The Interaction of Globalization and Technological Change
The significance of globalization and intellectual property to antitrust enforcement is already evident. I mentioned the Microsoft case, an intellectual property licensing case the resolution of which was speeded by close cooperation between the Division and DG-IV. Similarly, the Division received invaluable assistance from foreign authorities in investigating two mergers with significant technological aspects. We worked with the U.K. antitrust authorities on the investigation that concluded in a complaint and consent decree arising out of the partial acquisition and joint venture between British Telecommunications, Plc., and MCI Communications Corp. The terms of the consent decree resolved the Division's concerns that the transaction could harm competition in the market for telecommunications services between the U.S. and the U.K. and in the market for global telecommunications services generally.
We also received invaluable assistance from our sister enforcement agency in Germany in our investigation of and ultimate challenge to the proposed acquisition of General Motor's Allison Transmission Division by ZF Friedrichshafen, a German firm. The merger was investigated by the German Cartel Office as well.

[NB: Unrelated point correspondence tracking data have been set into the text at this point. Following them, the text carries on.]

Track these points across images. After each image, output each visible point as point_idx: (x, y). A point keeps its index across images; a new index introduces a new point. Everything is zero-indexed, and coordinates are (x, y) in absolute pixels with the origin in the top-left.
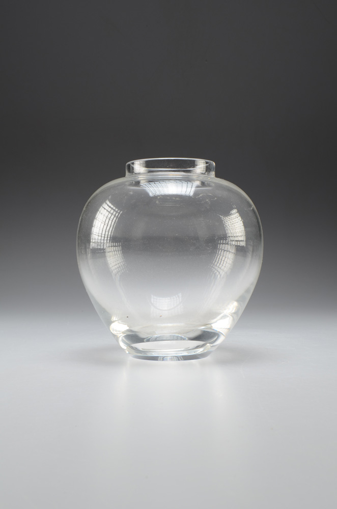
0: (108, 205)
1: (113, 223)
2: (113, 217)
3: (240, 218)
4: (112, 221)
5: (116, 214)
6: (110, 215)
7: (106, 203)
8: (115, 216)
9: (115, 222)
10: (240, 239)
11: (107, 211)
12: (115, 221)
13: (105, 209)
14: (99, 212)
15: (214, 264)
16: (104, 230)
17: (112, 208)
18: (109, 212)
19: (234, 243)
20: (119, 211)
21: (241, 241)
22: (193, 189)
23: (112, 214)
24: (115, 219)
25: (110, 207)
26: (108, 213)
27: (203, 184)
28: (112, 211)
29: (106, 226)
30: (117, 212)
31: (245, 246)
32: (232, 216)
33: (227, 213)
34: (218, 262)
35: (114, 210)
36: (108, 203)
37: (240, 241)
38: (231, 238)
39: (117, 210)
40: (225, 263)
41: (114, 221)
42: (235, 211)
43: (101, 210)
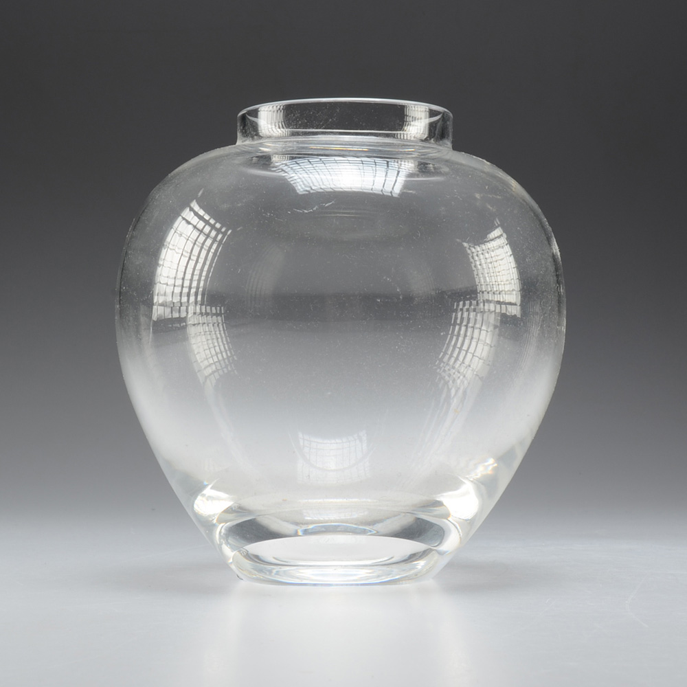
0: (196, 214)
1: (211, 255)
2: (209, 242)
3: (508, 249)
4: (209, 251)
5: (216, 236)
6: (202, 238)
7: (192, 209)
8: (215, 240)
9: (215, 254)
10: (508, 298)
11: (195, 227)
12: (216, 250)
13: (189, 223)
14: (172, 231)
15: (441, 360)
16: (189, 271)
17: (207, 222)
18: (201, 231)
19: (492, 307)
20: (223, 230)
21: (511, 304)
22: (402, 179)
23: (208, 236)
24: (215, 246)
25: (201, 218)
26: (196, 233)
27: (423, 168)
28: (207, 229)
29: (192, 263)
30: (218, 231)
31: (519, 316)
32: (490, 245)
33: (480, 237)
34: (451, 356)
35: (213, 227)
36: (196, 208)
37: (506, 304)
38: (486, 296)
39: (218, 225)
40: (469, 356)
41: (212, 250)
42: (497, 232)
43: (179, 224)
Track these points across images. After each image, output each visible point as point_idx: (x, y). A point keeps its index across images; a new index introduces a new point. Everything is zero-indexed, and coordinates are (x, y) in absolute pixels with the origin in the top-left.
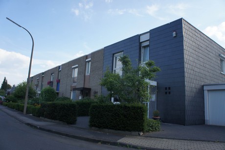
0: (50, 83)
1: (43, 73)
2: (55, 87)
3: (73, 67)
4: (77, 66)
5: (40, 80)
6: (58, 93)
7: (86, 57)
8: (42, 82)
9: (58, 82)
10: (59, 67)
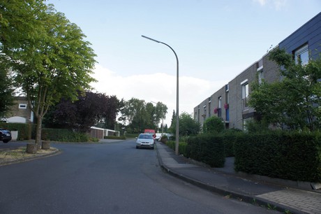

This merger presented the first in which the Division alleged concerns over the effects of the proposed transaction on competition in an innovation market and signals the Division's commitment to protect competition in research and development, which is vitally important in the global, high-tech marketplace.
A major enforcement action involving intellectual property that had international implications was the case against Pilkington. We challenged that British company's use of unreasonably restrictive intellectual property licensing arrangements to prevent U.S. companies from competing internationally for the construction of glass manufacturing plants. The proposed consent decree will prohibit Pilkington from improperly using its intellectual property rights and would allow U.S. firms to compete for over 50 glass plants that are expected to be built around the world. We estimate that this could result in an increase in U.S. export revenues of anywhere from $150 million to $1.25 billion over the next six years.
These enforcement actions represent the type of cases that more and more will occupy the enforcement attention of the Division and of the FTC. Antitrust policy for the 21st Century must cope with the challenges that accompany a global, high-tech economy. The new International Guidelines, the International Cooperation Act, the new Intellectual Property Guidelines, and our experience in investigating and successfully resolving these important cases, are important first steps toward meeting those challenges. I am immensely proud of these steps. I have tremendous faith that when the 21st Century officially arrives, just a little over five years from now, it will be nothing new to the professional women and men of the Antitrust Division.